野中温泉からは公共交通機関がないので、国道241号線との合流点まで歩いてからヒッチハイクを敢行する。30分ほど待っただろうか、埼玉から旅行に来ているという心優しい夫婦に乗せてもらった。久しぶりに人と話をした気がする。下記は備忘録として。

  • 夏の北海道が好きで6回ほど来ていて、今回は出張で来ているついでに旅行している。
  • 旅行する時は奥さんが道を調べて、その通りに運転するのだが北海道はたまに案内される道がダートの道であったりすることもあり油断ができない。
  • ゴルフが趣味だが、奥さんはゴルフがそれほど好きではない。とはいえ主人がゴルフをしている間の時間は別途観光をしたりしてそれぞれが楽しむから良い。そんなスタイルでこれまでかれこれ47都道府県を制覇した。

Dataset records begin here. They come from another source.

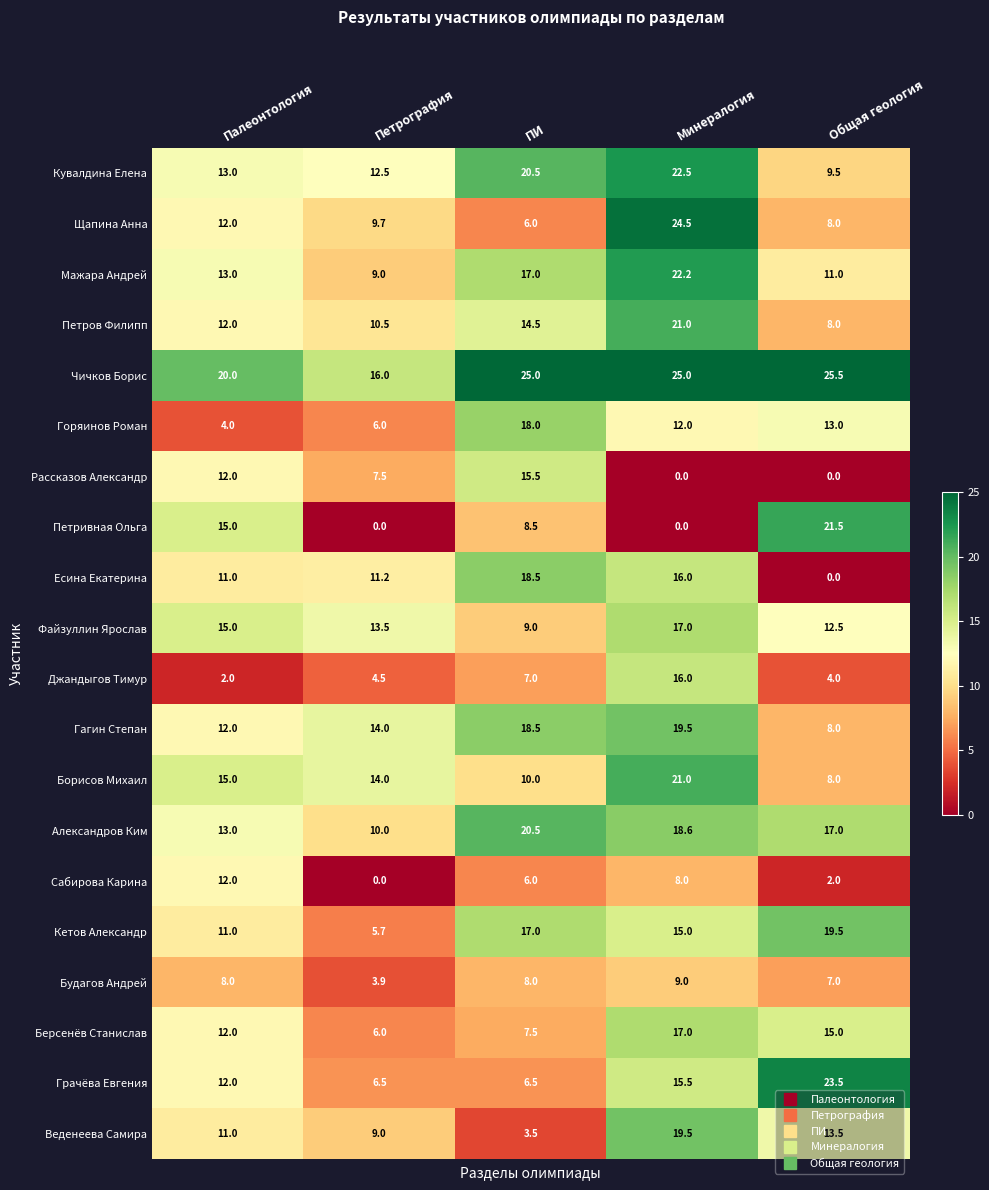

Which category has the lowest value in the Петров Филипп series?

Общая геология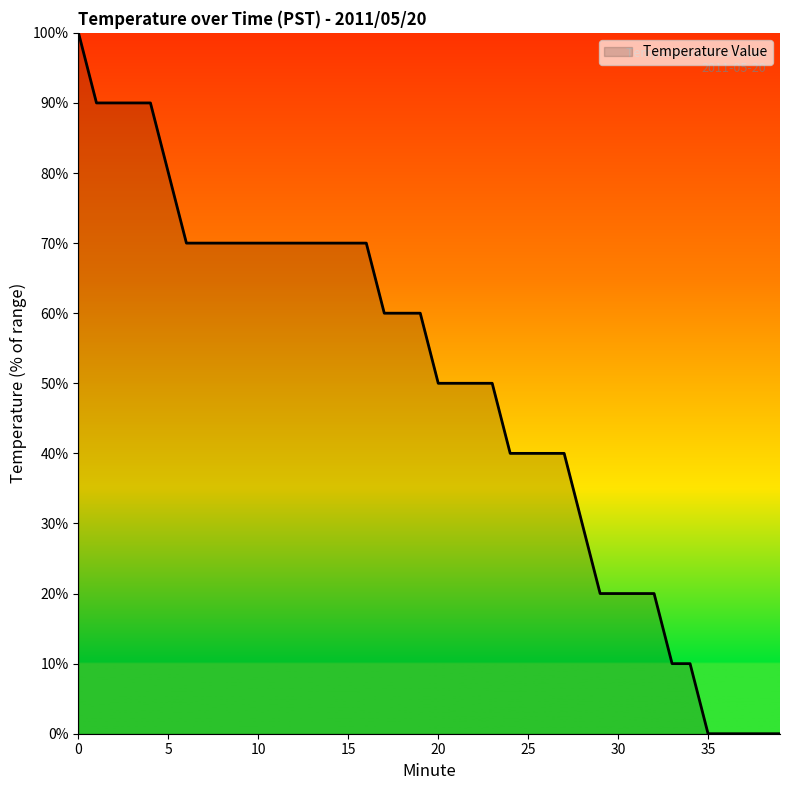

What is the average value?

49.5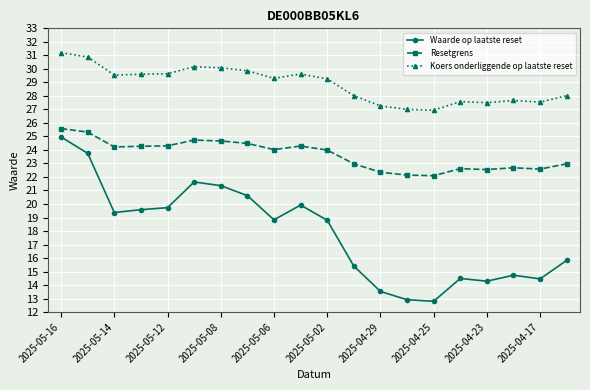

Rank the series by their average value, from highest to lowest.

Koers onderliggende op laatste reset, Resetgrens, Waarde op laatste reset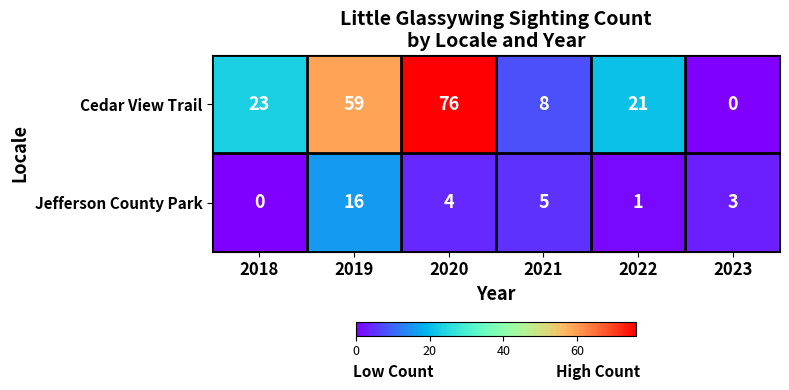

What is the total value across all series at 2019?

75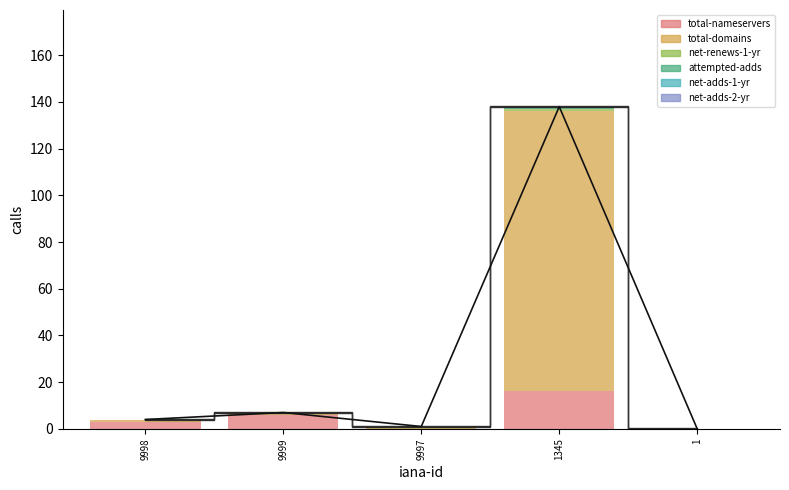

At 1, list the series in order from largest to smallest.

total-nameservers, total-domains, net-renews-1-yr, attempted-adds, net-adds-1-yr, net-adds-2-yr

松山千春の故郷、足寄の町の道の駅でおろしてもらい、御礼を言って別れた。

今回の山旅は湖畔のキャンプ場に2泊し、山と森と湖を歩き山間の温泉に入り、そしてヒッチハイクで出会いもあり、とても思い出深い旅になった。学生時代の自由を思い出させてくれた北海道の土地と自然と、そして出会った人たちに感謝。